● TASK DESCRIPTION
Repeat the records below verbatim, and do not copy their pictures.

● THE DATA

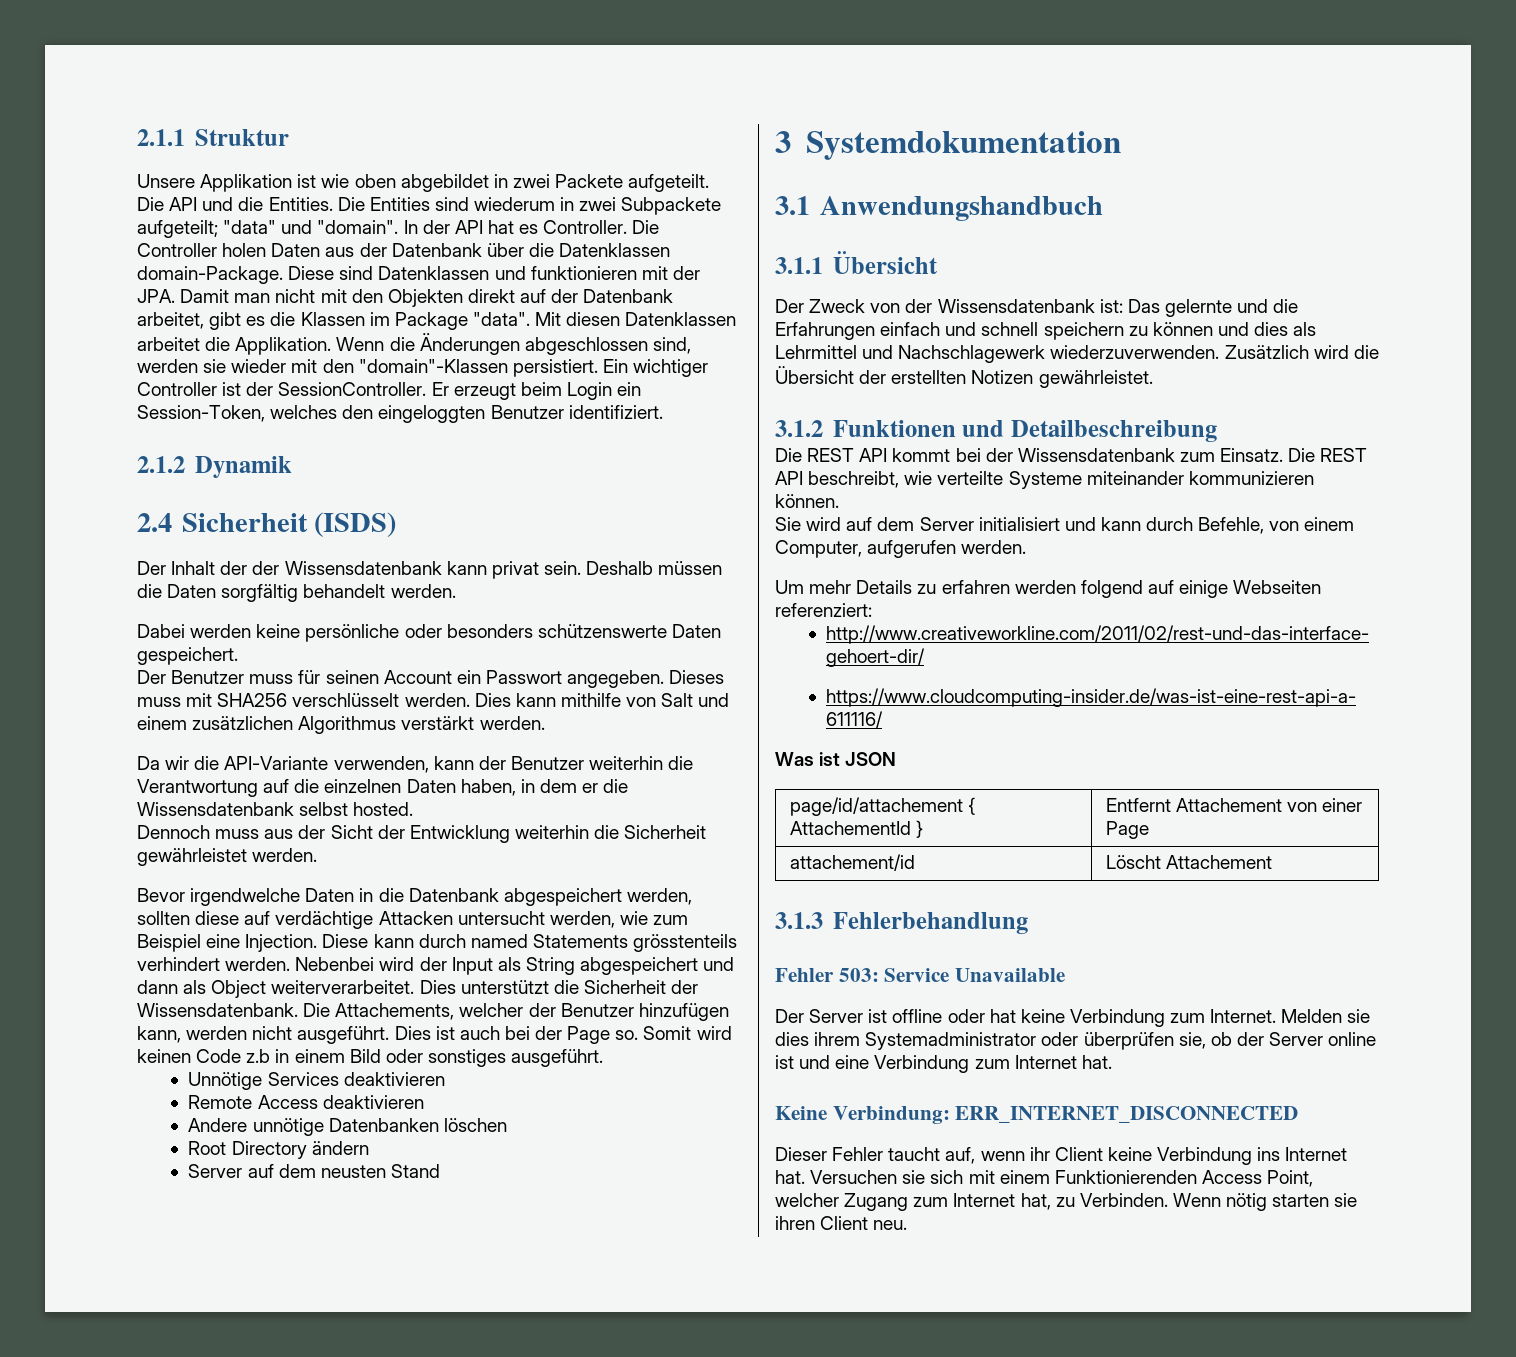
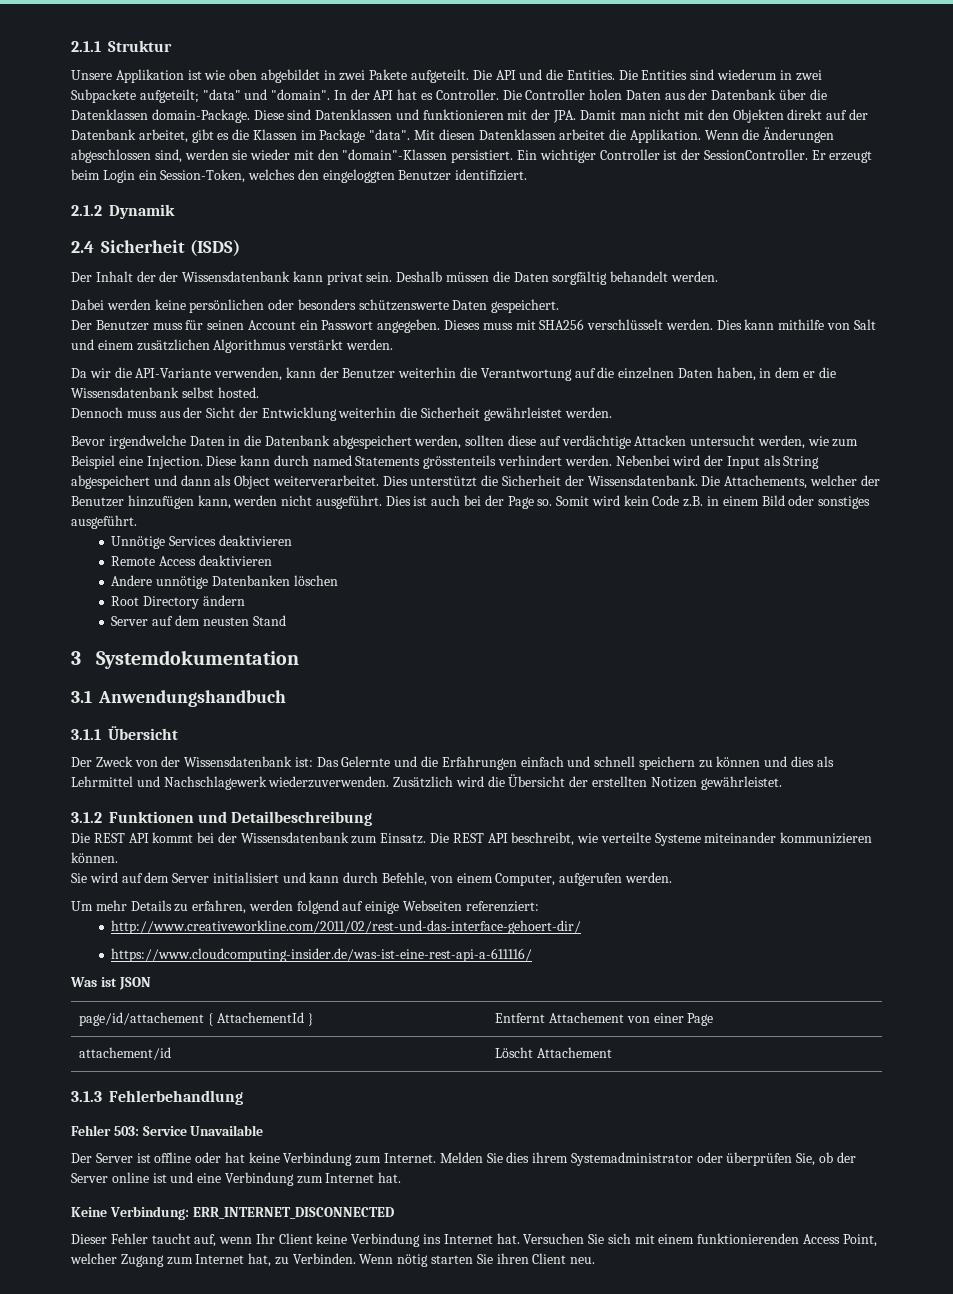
[555,174,624,188] Packete -> [369,69,408,80] Pakete
[305,624,400,642] persönliche -> [189,299,265,313] persönlichen
[137,1049,271,1063] keinen Code z.b -> [623,495,704,507] kein Code z.B.
[1164,299,1232,317] gelernte -> [341,756,391,767] Gelernte
[941,580,1010,594] erfahren -> [192,900,247,914] erfahren,
[1347,1009,1371,1023] sie -> [486,1153,503,1163] Sie
[1178,1032,1206,1049] sie, -> [796,1153,816,1166] Sie,
[1029,1147,1050,1161] ihr -> [255,1233,275,1244] Ihr
[902,1170,926,1184] sie -> [588,1234,605,1244] Sie
[1054,1170,1197,1184] Funktionierenden -> [697,1233,800,1244] funktionierenden
[1334,1193,1358,1207] sie -> [476,1254,493,1264] Sie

● REPLY
[555,174,624,188] Packete -> [369,69,408,80] Pakete
[305,624,400,642] persönliche -> [189,299,265,313] persönlichen
[137,1049,271,1063] keinen Code z.b -> [623,495,704,507] kein Code z.B.
[1164,299,1232,317] gelernte -> [341,756,391,767] Gelernte
[941,580,1010,594] erfahren -> [192,900,247,914] erfahren,
[1347,1009,1371,1023] sie -> [486,1153,503,1163] Sie
[1178,1032,1206,1049] sie, -> [796,1153,816,1166] Sie,
[1029,1147,1050,1161] ihr -> [255,1233,275,1244] Ihr
[902,1170,926,1184] sie -> [588,1234,605,1244] Sie
[1054,1170,1197,1184] Funktionierenden -> [697,1233,800,1244] funktionierenden
[1334,1193,1358,1207] sie -> [476,1254,493,1264] Sie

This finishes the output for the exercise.